▶ _TAREFAS PROPOSTAS_
[1] Na crônica "Para tirar o chapéu", que perguntas o texto diz que poderiam ser feitas ao motorista do trator? Liste todas.
[2] Escreva a continuação da crônica "Para tirar o chapéu" a partir da última frase apresentada.

▶ _TRECHO FORNECIDO_
○ ○ ○
PARA TIRAR O CHAPÉU

Estive em Guaraçaí há alguns dias, e como além de familiares vivos também tenho aqueles que deixaram este mundo, e como também se aproxima o Dia de Finados, estive no cemitério para uma rápida visita e uma ligeira conversa extranatural.  Na volta para casa, paro um instante no portão da necrópole para aguardar um trator que vinha cruzando a estrada. Foi então que observei que ao se aproximar do portão o homem que guiava o trator tirou o chapéu e manteve-o no colo até que terminasse a travessia.

Esse ofício gratuito de escrever crônicas requer que às vezes sejamos bem menos introspectivos e bem  mais espontâneos.  Seria o caso de eu acenar a esse motorista e pedir que parasse na beira da estrada para uma rápida arguição. Quem seria ele? Como se chamava? De onde vinha? Para onde ia? Que religião professa?  E apertar-lhe a mão e parabenizá-lo pela atitude. Não fiz nada disso e agora me vejo escrevendo sobre um homem de quem nem o nome eu sei dizer.

Mas o gesto de tirar o chapéu no portão do cemitério ficou na minha memória. Não é a mesma coisa que fazer o sinal da cruz ao passar por uma igreja, porque essa prática o identificaria como um cristão católico. Tirar o chapéu não revela nada sobre ele.  Mantêm-no anônimo para além de todas as pressuposições que queiramos fazer. Seu gesto não é dessas coisas que se aprende nas igrejas ou no catecismo, aprende-se com a vida, na incansável faina de viver e conviver.
○ ○ ○
▶ _MATERIAL FORNECIDO_
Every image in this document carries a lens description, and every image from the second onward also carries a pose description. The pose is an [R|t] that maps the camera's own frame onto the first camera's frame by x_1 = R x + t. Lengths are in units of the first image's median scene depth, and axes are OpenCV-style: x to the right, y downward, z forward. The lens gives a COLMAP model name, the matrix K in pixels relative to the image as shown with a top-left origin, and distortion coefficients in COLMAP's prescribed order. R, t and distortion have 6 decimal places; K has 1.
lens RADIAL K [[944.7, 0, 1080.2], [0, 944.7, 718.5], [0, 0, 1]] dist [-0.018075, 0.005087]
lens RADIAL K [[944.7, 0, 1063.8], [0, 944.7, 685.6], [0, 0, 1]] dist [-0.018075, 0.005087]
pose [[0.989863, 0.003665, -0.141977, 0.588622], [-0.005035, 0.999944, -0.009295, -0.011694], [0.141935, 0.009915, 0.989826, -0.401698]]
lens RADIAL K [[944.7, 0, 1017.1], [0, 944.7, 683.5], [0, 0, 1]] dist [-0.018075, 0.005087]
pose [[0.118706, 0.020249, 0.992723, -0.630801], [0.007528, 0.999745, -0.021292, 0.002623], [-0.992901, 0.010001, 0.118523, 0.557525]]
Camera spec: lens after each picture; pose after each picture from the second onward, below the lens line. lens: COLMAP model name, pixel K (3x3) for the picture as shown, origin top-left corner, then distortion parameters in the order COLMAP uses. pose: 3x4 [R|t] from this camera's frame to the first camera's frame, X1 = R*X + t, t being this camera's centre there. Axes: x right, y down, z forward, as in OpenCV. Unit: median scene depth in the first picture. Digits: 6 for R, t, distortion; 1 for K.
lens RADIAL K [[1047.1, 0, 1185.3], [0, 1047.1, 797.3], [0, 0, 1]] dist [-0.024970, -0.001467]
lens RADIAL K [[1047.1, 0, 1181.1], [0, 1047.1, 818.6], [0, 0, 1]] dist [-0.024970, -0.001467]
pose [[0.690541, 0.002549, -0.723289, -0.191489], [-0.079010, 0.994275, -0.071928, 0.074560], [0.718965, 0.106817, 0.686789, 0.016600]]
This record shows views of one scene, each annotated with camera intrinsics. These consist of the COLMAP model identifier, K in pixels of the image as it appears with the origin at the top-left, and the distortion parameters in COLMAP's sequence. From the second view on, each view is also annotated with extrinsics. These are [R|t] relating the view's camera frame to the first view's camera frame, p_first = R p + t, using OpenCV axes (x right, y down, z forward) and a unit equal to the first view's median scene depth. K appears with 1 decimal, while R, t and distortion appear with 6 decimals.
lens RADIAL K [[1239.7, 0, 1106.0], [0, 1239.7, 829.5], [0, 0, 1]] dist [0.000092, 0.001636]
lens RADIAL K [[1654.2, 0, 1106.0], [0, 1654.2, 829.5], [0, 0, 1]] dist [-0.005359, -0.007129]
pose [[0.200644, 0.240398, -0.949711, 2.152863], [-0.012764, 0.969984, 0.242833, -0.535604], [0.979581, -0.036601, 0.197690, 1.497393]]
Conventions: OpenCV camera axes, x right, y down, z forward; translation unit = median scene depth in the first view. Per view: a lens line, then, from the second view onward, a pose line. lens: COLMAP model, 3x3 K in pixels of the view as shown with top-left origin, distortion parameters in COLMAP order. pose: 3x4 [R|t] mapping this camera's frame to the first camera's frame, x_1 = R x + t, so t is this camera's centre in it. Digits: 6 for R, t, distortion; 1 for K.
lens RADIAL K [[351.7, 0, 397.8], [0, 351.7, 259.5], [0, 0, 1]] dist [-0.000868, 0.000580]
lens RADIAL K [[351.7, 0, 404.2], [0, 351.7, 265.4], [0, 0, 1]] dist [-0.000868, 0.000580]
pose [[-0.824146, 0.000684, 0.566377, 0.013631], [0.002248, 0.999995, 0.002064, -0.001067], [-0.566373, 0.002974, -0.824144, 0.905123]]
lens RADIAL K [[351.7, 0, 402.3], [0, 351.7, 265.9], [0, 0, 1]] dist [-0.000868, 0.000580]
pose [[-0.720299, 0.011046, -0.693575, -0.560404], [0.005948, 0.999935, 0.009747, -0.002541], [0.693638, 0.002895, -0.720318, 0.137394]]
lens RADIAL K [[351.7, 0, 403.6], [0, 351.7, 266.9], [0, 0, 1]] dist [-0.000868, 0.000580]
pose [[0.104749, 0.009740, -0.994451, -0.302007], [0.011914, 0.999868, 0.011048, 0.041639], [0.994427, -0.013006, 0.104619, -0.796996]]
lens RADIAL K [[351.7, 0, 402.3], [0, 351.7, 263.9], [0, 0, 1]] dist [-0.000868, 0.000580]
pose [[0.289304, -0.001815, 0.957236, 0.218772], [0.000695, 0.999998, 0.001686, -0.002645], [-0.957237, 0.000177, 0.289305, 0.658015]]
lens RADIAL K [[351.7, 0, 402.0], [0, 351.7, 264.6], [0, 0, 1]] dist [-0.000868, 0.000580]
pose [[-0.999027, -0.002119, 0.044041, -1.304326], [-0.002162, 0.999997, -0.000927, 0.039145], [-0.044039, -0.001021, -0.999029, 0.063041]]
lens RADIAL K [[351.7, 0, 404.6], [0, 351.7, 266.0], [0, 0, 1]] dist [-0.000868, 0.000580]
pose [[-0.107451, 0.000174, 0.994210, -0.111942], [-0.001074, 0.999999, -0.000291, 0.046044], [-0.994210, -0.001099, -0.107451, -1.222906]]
○ ○ ○
▶ _RESPOSTAS DAS TAREFAS_
[1]
- Quem seria ele?
- Como se chamava?
- De onde vinha?
- Para onde ia?
- Que religião professa?

[2]
Não estou certo se o gesto do homem demonstrava respeito pela morte ou se, pelo contrário, ele fazia aquilo em respeito à vida dos que ali agora repousam.  Vida de muitos conhecios, muitos amigos, talvez.  Mas é um gesto raro, que há muito deixou a lista das coisas corriqueiras que estávamos habituados a ver em tempos já um pouco distantes . Ando cansado de ouvir notícias de saqueadores de túmulos, mesmo já vi pessoas roubando vasos de flores das sepulturas, vejo inúmeros muros de cemitério pixados, atestando o pouco respeito ou a total indiferença com os nossos mortos.

Então, não me constranjo de reverenciar o gesto de um homem desconhecido que mora em Guaraçaí que tirou o chapéu na frente do portão do cemitério. Sua atitude é muito maior que este texto que escrevo em sua homenagem. Mas é, respeitosamente, o meu jeito de tirar da cabeça um chapéu imaginário para demonstrar-lhe  a minha admiração.